Opponents of the withdrawal had latched onto the plebiscite as a last-ditch legislative effort to delay and ultimately scuttle the withdrawal, set for the summer. The defeat Monday left withdrawal opponents with few remaining options.
In other developments:
Settler leaders are planning a 36-hour protest outside the Knesset (parliament) building, although they admit it could be their final major political struggle against the Gaza withdrawal.
An international campaign similar to the one that helped end apartheid in South Africa is needed to forge an independent Palestinian state at peace with Israel, Malaysia's prime minister said Monday. "Like the struggle against apartheid, the struggle of the Palestinian people against Israeli occupation of their country enjoys enormous support from the global community," he said in a speech.
Israeli troops arrested eight supporters of the militant Islamic Jihad group in the West Bank on suspicion they were trying to build rockets. One soldier was lightly hurt by an explosive device thrown at troops during the raid in the town of Jenin.
Palestinian leader Mahmoud Abbas held talks Monday with Hamas leaders on the terms of the participation of militant groups in the PLO. On Sunday, Abbas met with members of the Islamic Jihad group.
Abbas invited Hamas and Islamic Jihad to attend a meeting of the PLO Executive Committe, the PLO's top decision-making body, as observers Tuesday. Islamic Jihad accepted, while Hamas said it has not yet decided.
Israeli legislators voted 72-39 to reject the referendum proposal.
Sharon had accused withdrawal opponents of trying to buy time by seeking a referendum; preparations for a national vote would have taken months, during which opponents could try again to bring down Sharon.
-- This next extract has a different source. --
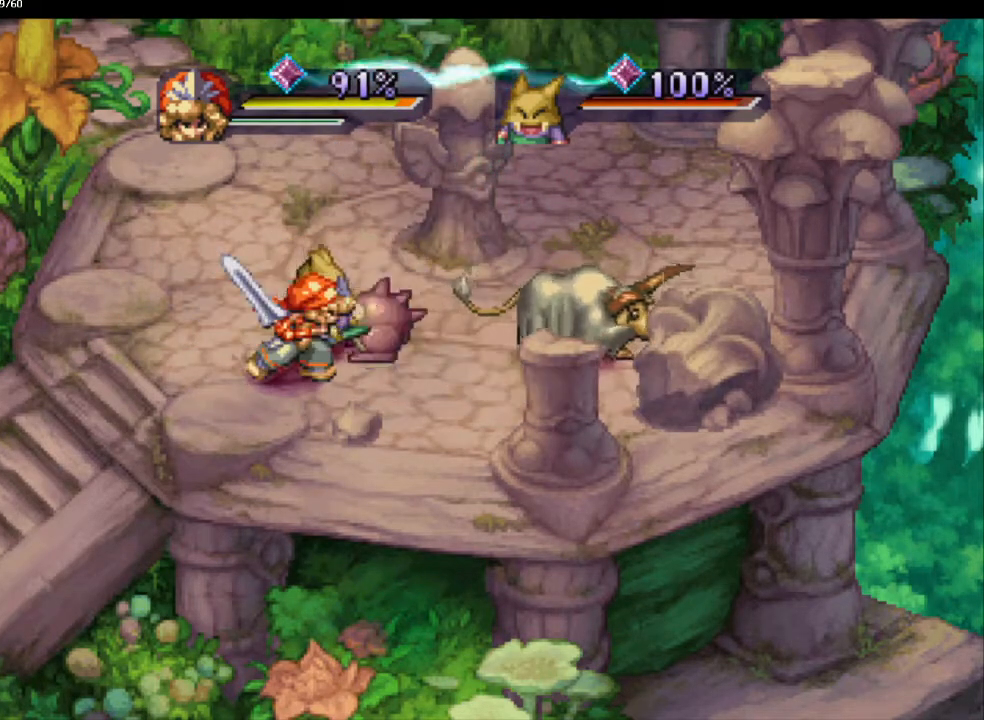
{"dt_ms": 500, "buttons": ["CIRCLE"], "left_stick": "up-left", "right_stick": "center", "events": [[17, "CIRCLE", "up"], [133, "CIRCLE", "down"], [500, "left_stick", "up-left"]]}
According to opinion polls, a large majority of Israelis support the Gaza withdrawal.
Approval of a referendum could have brought down Sharon's government and forced new elections. Sharon's main coalition partner, the moderate Labor Party, had warned it would quit the coalition if a referendum were approved. Labor is a staunch supporter of the Gaza withdrawal.
Palestinian Prime Minister Ahmed Qureia, meanwhile, sharply criticized the United States after U.S. Secretary of State Condoleezza Rice reiterated support for Israel's plans to keep large Jewish settlement blocs in the West Bank. "This (U.S.) policy is completely incomprehensible," Qureia told reporters Monday.
Israeli officials last week confirmed plans to build 3,500 homes in the Maaleh Adumim settlement, the West Bank's largest, near Jerusalem.